A classic blunder in applications development is designing the programming model (and it's API) around a specific client interaction style. An acid test for an API is how well it works for different calling scenarios, especially those unknown at design time. On that second point, only time can tell you if you have a winner. SOA itself was invented largely to counter unsuitable APIs (and fill space on collateral). Service layers usefully loosen the coupling (you don’t need my binaries to call me) and serve as adapters between an application and the potentially numerous and radically different callers.

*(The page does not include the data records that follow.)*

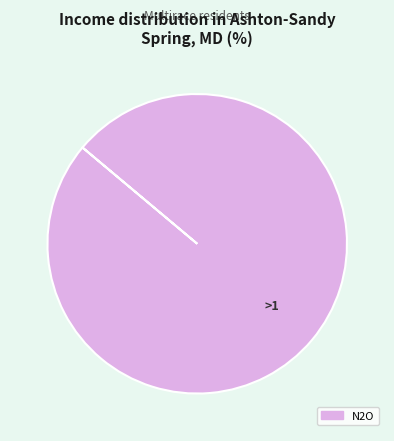

True or false: N2O accounts for 100% of the total.

True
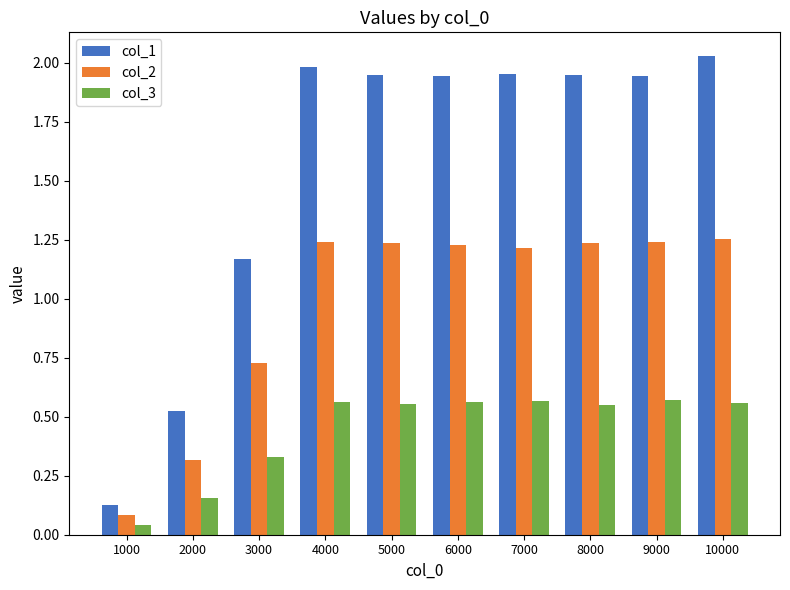

Which series has the largest total across all categories?

col_1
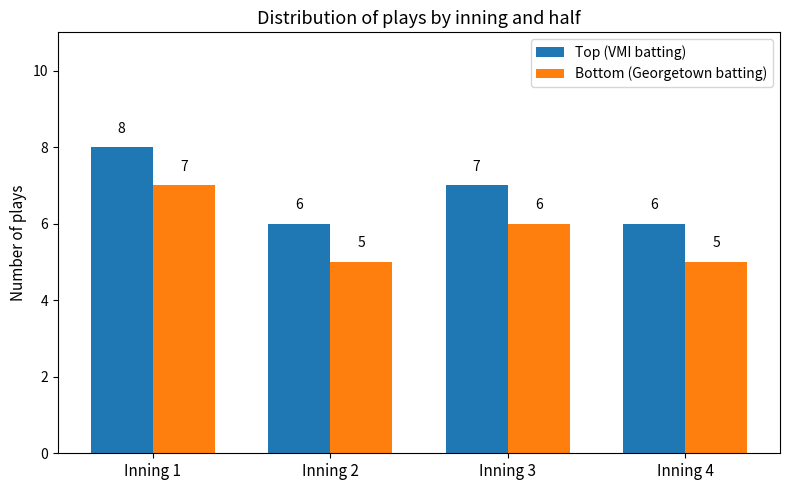

What is the sum of all Bottom (Georgetown batting) values?

23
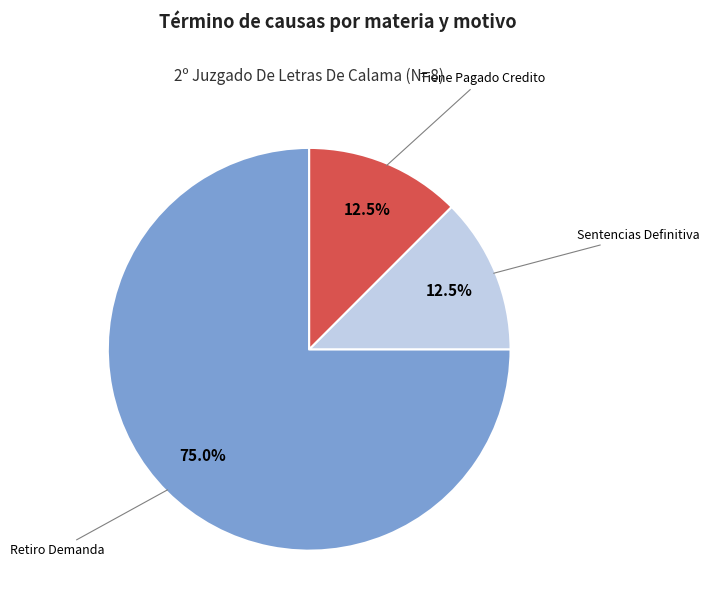

What is the largest slice in the pie chart?

Retiro Demanda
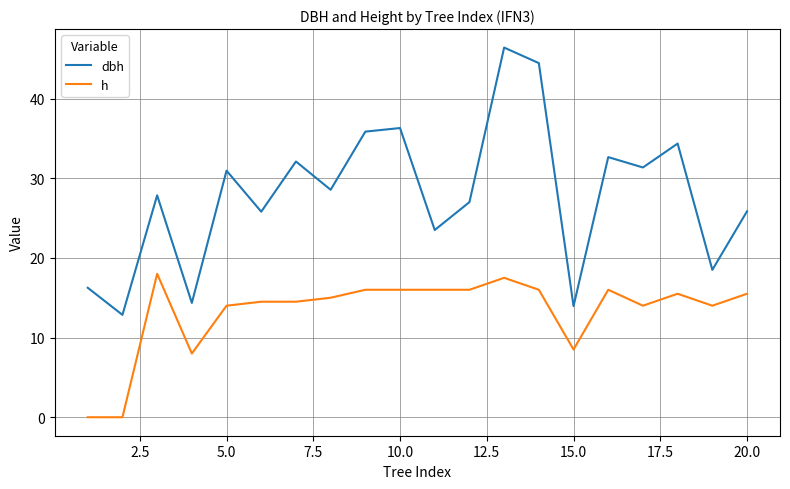

What is the difference between the maximum and minimum values in the h series?

18.0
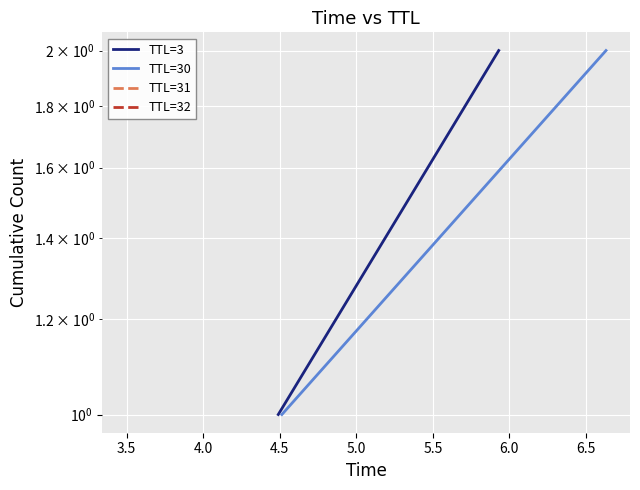

Between 3.0 and 3.5, which is larger?

3.5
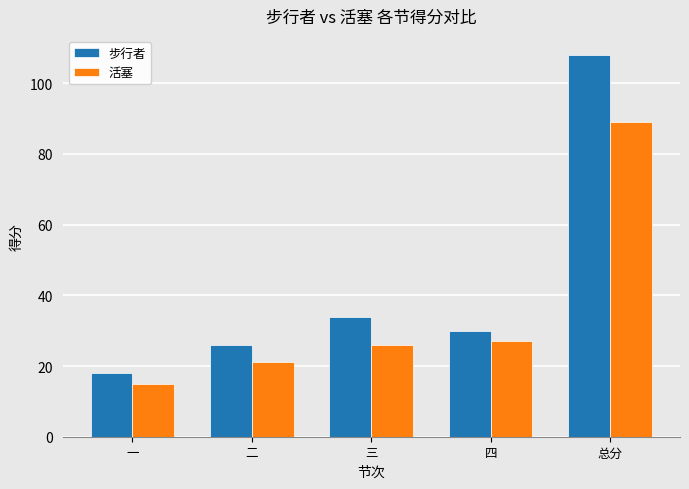

List the series in order of their peak value, highest first.

步行者, 活塞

So, isn’t it a slippery slope to presumptuously inject URIs into messages for operations that might not apply to the client’s intention? In Tim’s example, the server returns a list of itineraries along with URIs that transition the client to one of 2 potential next client states: getDetails or Reserve. One of these URIs changes system state and the other doesn’t. Rightly, you use GET on one of the URIs and POST for the other (although the example doesn’t indicate which is which). The “getDetails” tag bothered me because in a non-trivial case there might be numerous operations available relative to the resource. Or, the resource might be a summarization (like a report). If the data has a thousand customers IDs and there are 10 or more links possible per customer – you get the point. Why offer up a bunch of links that the client won’t use and potentially outweighs the actual data? Is it even possible to determine the complete set of links?
What I failed to remember, until now, is that data and protocols are independent. There can be multiple protocols with the same data as the starting point – but not the same URI. The URI identifies what data the caller wants and under which protocol.
Data + protocol = resource -> URI
The protocol embodies the caller’s intentions and the server’s constraints. Protocols are easy to secure (URI = security descriptor) and they work like interfaces for data hiding. My mistake until now was in believing that:
- Each entity (I work on ERP apps and we still think about entities) is a resource that has a protocol defined by a system state sequence.
- The only useful links in resources are URIs for posting value changes or transitioning states
- Views of data representing many resources have no links because it’s difficult to generate a complete set and the caller’s intentions are unknown.
After working through Tim’s description, I’ve reached different conclusions about how to design a REST-style system:
- I still like defining a state sequence and change constraints for entities in the application. It’s a good programming model for ERP because the server-side state transitions are handy places to hang workflow logic. Also, entity/life-cycle thinking aligns well with the business operations.
- Systems have protocols that describe data interactions with reasonably specific purposes in mind. The views passed in and out of the system are resources.
- A URI identifies a resource, a protocol, and where in that protocol the caller sits.
- Resources contain links to other resources or invocation points specific to the protocol. This solves my issue with (potentially) large numbers of unhelpful links.
- Protocols buffer the application from conversations – protocols are the new “service layer”.
- Getting back to the first point, a “default” protocol can be derived from the server-side state sequence for an entity.
Protocols can carry links to places other than the initial server and resources can be more than just XML representations of entity data – think of the mash-up potential. The URI – via the protocol – tells the system what data to get, what format to use, what stylesheet to apply, and which links are useful to the caller. Adding new protocols to a system needs to be an easy thing to do.
I thought I knew REST and had taken a decent crack at applying it to ERP applications. This re-think has me wondering what else I haven’t figured out yet. In the meantime, I’m looking back at our web services, metadata, and customer-driven scenarios to see what features protocol definitions might need. The goal is to find a way to make it easy for our developers and our customers to create protocols. I’ll write up what I find.